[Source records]
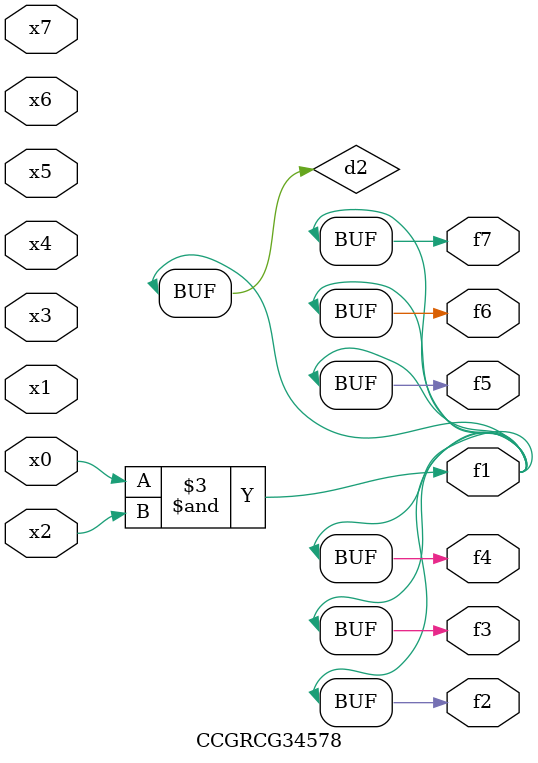
<source format=v>
module CCGRCG34578(
	input x0, x1, x2, x3, x4, x5, x6, x7,
	output f1, f2, f3, f4, f5, f6, f7
);

	wire d1, d2;

	nor (d1, x3, x6);
	and (d2, x0, x2);
	assign f1 = d2;
	assign f2 = d2;
	assign f3 = d2;
	assign f4 = d2;
	assign f5 = d2;
	assign f6 = d2;
	assign f7 = d2;
endmodule

</source>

* [What this task involves] Search the records above for the string "assign". Copy every line that contains it.

* [Answer area]
	assign f1 = d2;
	assign f2 = d2;
	assign f3 = d2;
	assign f4 = d2;
	assign f5 = d2;
	assign f6 = d2;
	assign f7 = d2;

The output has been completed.